Custo would have preferred Gillian, whom he’d known for years as an excellent physician, but she wasn’t leaving Talia’s side. Which was good; Custo didn’t want her pregnancy endangered because of him. He’d settle for Lin.
“Fine. We do it here.” Custo turned to Dr. Lin. He kept his voice low. “Nothing fancy, just get in and out. I heal remarkably well.” In case the man didn’t get it, he added, “Wraith well.”
“He’s not a wraith,” Adam countered, though Custo didn’t think it necessary. “But he does have an extraordinary healing capacity impeded by the bullet.”
Enough. Custo wanted this over. He grabbed the gurney, ignored his discomfort while he dragged it out of the startled nurses’ grasps—pussies with muscle—and positioned it perpendicular to the bed so he could watch Annabella during the slice-and-dice. He peeled off his shirt. His hands went to his belt and he dropped trou. The skin at his side was hot to the touch.
Leaping onto the table and wincing with a roar of pain at his side, he said, “Ready.”
The doctor and his crew were not.
“Now!”
Annabella whimpered and Custo bit back a curse. She had taken so long to settle down.
Adam came up alongside him while the doctor prepared. With a glance at Annabella, he said, “She seems better. Her color is good, and Dr. Lin tells me that she suffered no physical effects from the wolf’s attack.”
“She couldn’t stop shaking for a full hour.”
But yes, Annabella had been as shocked as he to discover that her skin was clear and smooth, unharmed. She’d commanded him to turn around while she checked out the more intimate parts of herself, and then sat grimly on the side of the bed making terrible, fear-based decisions about her life, none of which she’d uttered to him. He got the gist through his own means: if she stopped dancing, the wolf would lose interest in her.
At least she made a conscious effort not to call him Wolf anymore. Not to give him that power over her. Not to succumb to the seduction of Shadow. Even though she was withdrawn and quiet, she was holding her own in her head. Keeping up the fight.
“She’ll get through this,” Adam said. “Anyone can see how strong she is.”
But she was human, too, and scared. Only her iron-willed determination kept her grounded. Though there was an exception. “She said the paintings were moving.”
Adam’s brows came together.
“Kathleen’s paintings,” Custo clarified. “Annabella said they were alive, that the trees were swaying.”

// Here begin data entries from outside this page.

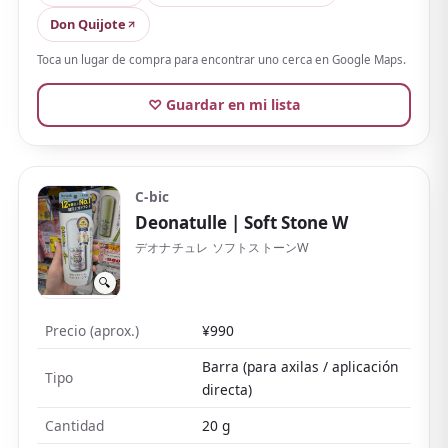
quien sea sensible a la fragancia o la use en el
Don Quijote
trabajo estará más tranquilo con la versión sin
Toca un lugar de compra para encontrar uno cerca en Google Maps.
aroma
.
Como el frescor es fuerte, ten en cuenta que puede
♡ Guardar en mi lista
escocer en la cara o los ojos. Existe una versión
superior «PRO» (con polvo que evapora el sudor) más
duradera y un tipo extra frío, así que puedes elegir
C-bic
según el uso.
Deonatulle
| Soft Stone W
Fácil de usar para cualquiera y económica; tener una a
デオナチュレ ソフトストーンW
mano es muy práctico.
🔍
Precio (aprox.)
¥990
Barra (para axilas / aplicación
Tipo
directa)
Cantidad
20 g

Adam looked over at the framed images of the Shadowlands on the walls. “Was that just her perception, or were the trees really moving?”
“Is there a difference?” Custo answered. Annabella’s unique perspective breached Shadow regardless, making the question of reality irrelevant. Adam should get that by now.
“Good point. I’ll have them removed.”
A nurse wheeled a tray up to the bed and Adam stepped aside. A cold wash of something bitter-smelling was rubbed onto Custo’s abdomen. The pressure, though light, hurt.
Then the damn prick, which wasn’t as bad as Adam’s lifted, mocking eyebrow. Still not funny.
Custo turned his head for a much better view. Annabella, asleep.
* * *
Custo’s guts were wrapped, his belly on fire, as the first of the Segue soldiers entered the apartment under guard. He was held in the living room while Custo positioned two chairs in the corner of the bedroom, away from the still-sleeping Annabella. He wouldn’t allow so much as a screen between them, and he would end anyone who remotely twitched in her direction.
“All of them passed the fMRI lie-detector test,” Adam argued when Custo explained that he wanted to question each soldier himself.
Seemed Adam had gotten his hands on a new toy, a functional magnetic resonance imager, which was supposed to measure blood flow to the brain to ascertain truth from lies with more accuracy than the standard polygraph.
Custo wasn’t that impressed with the results. The traitor had to be within this group of soldiers; only they had access to the intel that placed Adam at the back of city center last night during the performance. Hence, Custo’s own round of questions.